Observed semilogarithmic mean plasma concentrations vs. time curves of MRZ (―○―) [n = 6] and DMR (―●―) [n = 6] following PO single dose administration of MRZ at 10 mg/kg in male rats.

Discussion

Recently, there has been movement to investigate potential applications of MRZ in veterinary medicine. In the past few years, MRZ has been tested in cats [3, 4], dogs [2] and horses [5]. MRZ caused significant polyphagia in cats [4]. It was hypothesized to be potentially useful for dogs [2] for treatment of anorexia and anxiety-related diseases [9]; exploitation of its antiemetic properties (due to antagonism of 5-HT3 receptor) was also considered. In horses, it was suggested as being an analgesic potentially suitable for chronic pain due to its influence on both the noradrenergic and serotonic spinal descending pathways [10]. In rats, MRZ showed significant antinociceptive activity at both the supraspinal and peripheral level [6].

Pharmacokinetics and metabolism have been reported as being highly variable among these species [5]. Although MRZ has been shown to have a good safety profile, caution should be taken in extrapolating doses from other animal species or humans. The low oral bioavailability value found in the current study is noteworthy. To the best of the Authors’ knowledge, this is the first study to report oral bioavailability of MRZ in rats. The oral bioavailability value in humans is 50% [11], but no data is present for any animal species. Since MRZ is mainly administered orally, and its bioavailability might vary considerably among animal species, this parameter should be carefully evaluated in each species. However, even though oral bioavailability in rats is low, the effectiveness of the drug (as an analgesic) has been previously demonstrated [6]. This may suggest that the receptors involved are easily activated, even at low drug concentrations. This speculation could also be supported by the earlier observation of its biphasic activity: its effectiveness was reduced when the dose was increased in rats [6].

Other interesting differences between species have been found in the plasma concentrations of metabolites. 8-OH, which is known to be the predominant metabolite in humans (approximately 40%, [12]) and dogs [2], was not detectable in the present study, mirroring what is reported for horses [5]. The metabolism of MRZ in humans is regulated by phase I biotransformation catalyzed by the enzymes CYP1A2 and CYP2D6 (8-hydroxylation), CYP3A4 [911] and probably, CYP3A5 (N-demethylation and N-oxidation) [13]. It is unlikely that the variation in plasma metabolite concentrations between previous human studies and the rat samples in the current study are due to species differences in CYP enzymes. In fact, rat and human CYP2D isoforms share a high sequence identity (>70%) [14]. Additionally, recent studies from Matsubara et al. [15] have identified the new rat CYP3A62 form, and its expression profile is similar to that of human CYP3A4 and rat CYP3A9. The catalytic activities of these enzymes are higher in rats than in humans, but this alone can not account for the large difference in bioavailability. The most plausible explanation is that phase II enzymes account for this difference. It is suspected that the 8-OH metabolite is widely conjugated by glucuronic acid, as several hydroxylated metabolites have shown this metabolic pattern in rats. The rapid elimination of 8-OH as a glucuronide might account for the failure to detect 8-OH in the rat plasma [16]. Further studies are necessary to clarify this issue.

Conclusion

In conclusion, the present study demonstrates that there are large species differences in MRZ pharmacokinetics. Its oral bioavailability is quite low in rats. The in vivo metabolic pattern appears to be different from that in other animal species and humans.

§ **Raw data**

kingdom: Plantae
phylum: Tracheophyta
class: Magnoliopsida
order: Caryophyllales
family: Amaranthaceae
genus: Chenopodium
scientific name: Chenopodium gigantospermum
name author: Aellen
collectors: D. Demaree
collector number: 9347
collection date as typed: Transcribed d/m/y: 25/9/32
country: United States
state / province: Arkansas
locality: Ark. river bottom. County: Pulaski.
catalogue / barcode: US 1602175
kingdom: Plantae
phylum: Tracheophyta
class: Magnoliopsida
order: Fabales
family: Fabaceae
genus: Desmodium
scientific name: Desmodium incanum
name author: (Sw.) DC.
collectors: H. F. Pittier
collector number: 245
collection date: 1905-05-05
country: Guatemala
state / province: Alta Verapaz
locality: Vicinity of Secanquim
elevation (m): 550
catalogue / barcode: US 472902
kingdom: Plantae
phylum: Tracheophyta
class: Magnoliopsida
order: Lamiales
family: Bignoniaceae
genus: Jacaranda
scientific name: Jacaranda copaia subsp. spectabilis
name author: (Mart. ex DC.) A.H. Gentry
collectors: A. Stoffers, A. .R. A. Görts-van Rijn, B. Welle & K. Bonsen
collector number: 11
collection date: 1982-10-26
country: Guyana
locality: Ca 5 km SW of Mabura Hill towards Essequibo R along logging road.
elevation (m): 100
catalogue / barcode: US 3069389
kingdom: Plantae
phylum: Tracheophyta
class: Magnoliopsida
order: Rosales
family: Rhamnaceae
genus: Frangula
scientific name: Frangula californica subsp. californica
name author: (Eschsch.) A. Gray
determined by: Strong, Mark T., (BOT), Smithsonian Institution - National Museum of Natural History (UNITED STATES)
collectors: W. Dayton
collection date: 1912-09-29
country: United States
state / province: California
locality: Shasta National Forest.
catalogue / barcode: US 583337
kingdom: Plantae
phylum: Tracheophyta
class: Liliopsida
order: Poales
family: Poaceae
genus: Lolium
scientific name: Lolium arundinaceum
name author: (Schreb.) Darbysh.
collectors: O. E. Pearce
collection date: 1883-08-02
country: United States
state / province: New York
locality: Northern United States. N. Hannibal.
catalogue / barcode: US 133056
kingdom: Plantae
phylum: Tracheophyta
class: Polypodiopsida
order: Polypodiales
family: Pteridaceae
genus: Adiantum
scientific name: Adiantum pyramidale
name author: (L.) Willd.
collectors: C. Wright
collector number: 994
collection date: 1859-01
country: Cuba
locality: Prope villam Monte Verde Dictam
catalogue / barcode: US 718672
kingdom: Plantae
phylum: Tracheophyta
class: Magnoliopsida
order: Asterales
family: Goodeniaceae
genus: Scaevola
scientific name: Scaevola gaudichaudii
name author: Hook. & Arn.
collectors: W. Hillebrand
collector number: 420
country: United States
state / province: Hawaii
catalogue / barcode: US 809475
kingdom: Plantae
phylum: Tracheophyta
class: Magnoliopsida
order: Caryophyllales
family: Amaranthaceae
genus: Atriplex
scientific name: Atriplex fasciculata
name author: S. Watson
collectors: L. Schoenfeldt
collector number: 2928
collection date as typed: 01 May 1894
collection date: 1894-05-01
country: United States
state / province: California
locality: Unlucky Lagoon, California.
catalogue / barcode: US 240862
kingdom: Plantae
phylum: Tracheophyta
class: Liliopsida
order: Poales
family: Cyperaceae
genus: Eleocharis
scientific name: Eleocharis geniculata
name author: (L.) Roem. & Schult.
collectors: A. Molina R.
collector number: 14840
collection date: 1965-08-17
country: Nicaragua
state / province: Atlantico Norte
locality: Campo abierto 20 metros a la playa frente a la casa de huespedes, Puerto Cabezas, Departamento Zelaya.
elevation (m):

§ **Actions to take**
1. In the text about MRZ in rats, what is the oral bioavailability value of MRZ in humans?
2. Repeat the part of the MRZ text that starts at the words "Recently, there has" and stops after "peripheral level [6].".
The entries have no connection to the text about MRZ.

§ **Answers to the exercise**
1. 50%

2.
Recently, there has been movement to investigate potential applications of MRZ in veterinary medicine. In the past few years, MRZ has been tested in cats [3, 4], dogs [2] and horses [5]. MRZ caused significant polyphagia in cats [4]. It was hypothesized to be potentially useful for dogs [2] for treatment of anorexia and anxiety-related diseases [9]; exploitation of its antiemetic properties (due to antagonism of 5-HT3 receptor) was also considered. In horses, it was suggested as being an analgesic potentially suitable for chronic pain due to its influence on both the noradrenergic and serotonic spinal descending pathways [10]. In rats, MRZ showed significant antinociceptive activity at both the supraspinal and peripheral level [6].